Saturday, July 25, 2009

Light asian summer chicken 

Asian flavours like fresh lime, lemongrass, lemon basil, coriander and ginger always remind me on my journeys to asian countries. It only needs one of these tastes and all asian travel images, food aromas and colours emerge. They than take me to a marvelous short asian trip in my mind and on my tongue.
Summer is the season suited for all those asian flavours. Summer is also the season for fish and light, white meat. I developed the idea for the following recipy by the accidental discovery of a typical asian fruit: I found a rest of dried mango slices in my cupboard. Starting to think about what to do with those slices before their expiry-date will arrive, I tried to integrate them into the dinner I wanted to cook for friends.

Beside their intensively sweet flavour, Mangos carry a nice, colorful acid when they were dried. Furthermore, dried fruit in general are able to absorb liquids, a very good attribute when you roll/put them into meat, because they soak the gravy inside and create wonderful new flavours on the meat as well as later on in your sauce. 

So I made up my mind: I wanted to cook a delecate chicken brest filled with coriander, dried mango slices, a little piece of garlic, fresh red chilli and lemon basil. The best with this combintaion of flavours is the entourage of a sweet basmati rice I think.

Preparation of the chicken

I bought big fine slices of chicken brest of organic grown-up chicken. I hope that dear little chicken had had a happy life.
I washed and dried the brests in the usual way. Afterwards I cut a bag into each of them. Thereafter I searched nearly half an hour for my cookery appropriate packthread. This unlucky search reminds me strongly to store needful cookery acessories not to far from the kitchen and furthermore not to use them for inappropriate purposes - my cookery packthread was nearly completely gone for parcel packing:-)

:::::

How to complete this task
Update the chicken recipe post from "Beside their intensively" to "rice I think.", changing "basmati rice" to "jasmine rice".

Given material

:::::

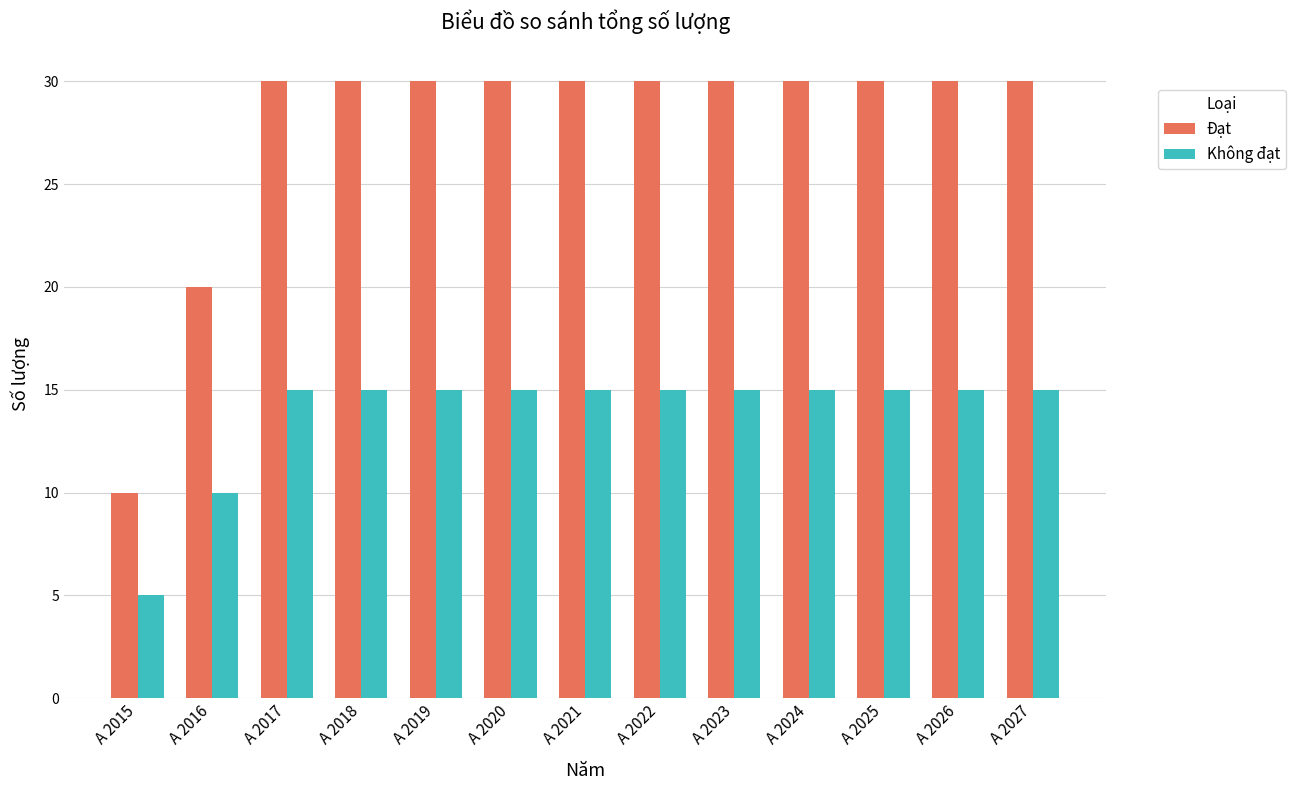

What is the value of the Không đạt bar at the 6th from the left?

15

:::::

Answer for this exercise
Beside their intensively sweet flavour, Mangos carry a nice, colorful acid when they were dried. Furthermore, dried fruit in general are able to absorb liquids, a very good attribute when you roll/put them into meat, because they soak the gravy inside and create wonderful new flavours on the meat as well as later on in your sauce. 

So I made up my mind: I wanted to cook a delecate chicken brest filled with coriander, dried mango slices, a little piece of garlic, fresh red chilli and lemon basil. The best with this combintaion of flavours is the entourage of a sweet jasmine rice I think.